Meu pai estava no mesmo lugar de sempre, afundado no sofá com um livro nas mãos, fingindo que não ouvia. Era a maneira dele de manter a paz: silêncio e neutralidade. Eu entendia. Nos últimos tempos, brigas pequenas viravam tempestades.

A verdade é que meu temperamento puxava muito o dela. Por fora, eu era calma. Mas bastava abrir a boca para o furacão aparecer. E ela também era assim, só que com mais experiência. Eu, por outro lado, era mais parecida com o meu pai fisicamente — morena, alta demais pros meus dezessete, olhos grandes, cabelos grossos e escuros, difíceis até pra tinta vencer.

Ela era o oposto: loira, branquinha, e bonita. Daquelas belezas clássicas, sabe? Mesmo com 45, ainda dava pra enxergar a rainha do baile que tinha sido. O retrato dela da formatura ainda estava pendurado na sala, meio torto, como se o tempo tivesse inclinado tudo desde então. Hoje ela era dona de uma loja de roupas, mãe em tempo integral e, acima de tudo, uma observadora atenta de tudo o que fazíamos.

E quando eu digo "fazíamos", me refiro a nós três: Paulo, Caleb e eu.

Paulo é o mais velho.
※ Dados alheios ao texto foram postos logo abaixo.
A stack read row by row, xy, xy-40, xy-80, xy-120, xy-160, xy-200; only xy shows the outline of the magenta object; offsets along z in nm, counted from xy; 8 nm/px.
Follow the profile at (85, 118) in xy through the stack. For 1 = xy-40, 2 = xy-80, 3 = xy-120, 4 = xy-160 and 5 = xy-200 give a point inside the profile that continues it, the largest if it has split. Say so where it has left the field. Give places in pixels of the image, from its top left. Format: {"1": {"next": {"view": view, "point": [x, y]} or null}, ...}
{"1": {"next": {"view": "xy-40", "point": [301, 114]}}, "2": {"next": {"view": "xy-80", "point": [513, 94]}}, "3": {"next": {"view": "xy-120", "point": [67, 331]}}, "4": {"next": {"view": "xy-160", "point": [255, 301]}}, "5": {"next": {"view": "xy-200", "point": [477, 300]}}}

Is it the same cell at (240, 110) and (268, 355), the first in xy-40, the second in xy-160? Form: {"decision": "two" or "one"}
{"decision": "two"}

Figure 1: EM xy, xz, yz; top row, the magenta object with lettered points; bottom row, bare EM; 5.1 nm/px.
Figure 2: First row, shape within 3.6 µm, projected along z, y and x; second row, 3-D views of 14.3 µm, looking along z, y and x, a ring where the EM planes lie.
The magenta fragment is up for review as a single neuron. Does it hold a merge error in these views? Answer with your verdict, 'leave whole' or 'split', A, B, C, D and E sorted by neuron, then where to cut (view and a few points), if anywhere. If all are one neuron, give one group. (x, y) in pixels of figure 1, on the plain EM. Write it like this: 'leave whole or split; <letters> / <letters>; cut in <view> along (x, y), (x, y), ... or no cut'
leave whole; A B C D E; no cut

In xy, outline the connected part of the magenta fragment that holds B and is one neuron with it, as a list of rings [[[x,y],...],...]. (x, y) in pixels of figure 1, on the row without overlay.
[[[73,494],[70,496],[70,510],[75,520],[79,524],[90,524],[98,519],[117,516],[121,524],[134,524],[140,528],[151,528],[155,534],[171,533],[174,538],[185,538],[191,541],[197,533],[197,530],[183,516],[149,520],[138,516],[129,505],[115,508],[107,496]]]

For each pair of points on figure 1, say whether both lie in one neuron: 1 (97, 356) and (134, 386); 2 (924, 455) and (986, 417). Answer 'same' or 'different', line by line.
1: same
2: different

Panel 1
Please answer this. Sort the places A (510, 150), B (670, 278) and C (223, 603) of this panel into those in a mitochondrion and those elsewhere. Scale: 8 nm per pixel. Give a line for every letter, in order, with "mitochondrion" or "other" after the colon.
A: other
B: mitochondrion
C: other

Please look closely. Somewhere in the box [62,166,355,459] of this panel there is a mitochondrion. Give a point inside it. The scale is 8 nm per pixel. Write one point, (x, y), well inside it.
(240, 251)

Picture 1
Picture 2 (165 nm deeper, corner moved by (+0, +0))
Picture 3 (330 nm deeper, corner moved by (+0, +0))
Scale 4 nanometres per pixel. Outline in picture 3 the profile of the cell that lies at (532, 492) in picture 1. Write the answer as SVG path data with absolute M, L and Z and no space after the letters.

Tem vinte anos e mora em outro estado com o tio Fred, irmão do meu pai. Foi estudar música. E mesmo longe, minha mãe sempre dava um jeitinho de “orientar” a vida dele à distância. Vivia dizendo que ele precisava perseverar na vontade do Senhor. Mas, sinceramente, acho que ele, como eu, ainda estava tentando entender qual exatamente era essa vontade.

Caleb era o oposto. O caçula, com a alma já moldada pra tudo que os nossos pais esperavam de um bom filho cristão. Prestativo, educado, sabia a hora de falar, a hora de ouvir, e até a hora certa de pedir desculpas — mesmo quando a culpa não era dele.

Já Paulo e eu... bem, a gente tinha mais dificuldade com esse negócio de fé. Não que não acreditássemos em Deus, mas era como tentar andar com um sapato dois números menores. Apertava. Incomodava. Fazia a gente tropeçar.

Nossos pais cresceram dentro da igreja e, por consequência, nós também. Só que o mundo parecia muito mais complexo do que as respostas simples que eles nos davam. E eu, sinceramente, só queria ter o direito de descobrir as perguntas primeiro.